Recently, I decided to tackle a part of the stacks that has gone largely untouched in my seven and a half years at the Historical Society – the almanacs. We have hundreds of them from the eighteenth, nineteenth, and twentieth centuries. These are not the large volumes of facts you might remember from your school library or playing “Where in the World is Carmen Sandiego?” They do not list the monarchs of Britain or world capitals.
These are instead small booklets. They contain the expected information about the phases of the moon, sunrise and sunsets, and the tides. Beyond that they seem to contain whatever the printer felt like adding. Many have household tips, humorous anecdotes, and moral stories.
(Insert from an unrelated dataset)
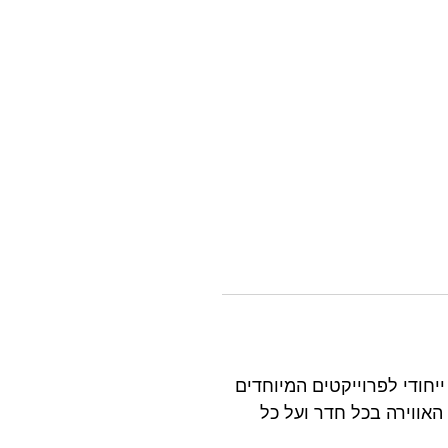
ואלי ייחודי לפרוייקטים המיוחדים
האווירה בכל חדר ועל כל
We have a mini-almanac published by Franklin. This one contains little extra information and instead left pages blank for notes.
Many of the almanacs were created for the general public while others had a specific audience in mind. Today, the Farmers’ Almanac is one of the best-known periodicals, and many of these early American almanacs also focus on agriculture.
But it seems like there was an almanac for everyone:
My personal favorite is the Piratical & Tragical Almanac. It is not an almanac for pirates, but it fills the gaps between the calendars and the weather predictions with stories of pirates, murders, and stagecoach robberies, complete with woodcut illustrations.
Given the number of almanacs we have and their condition, they must have been consulted often.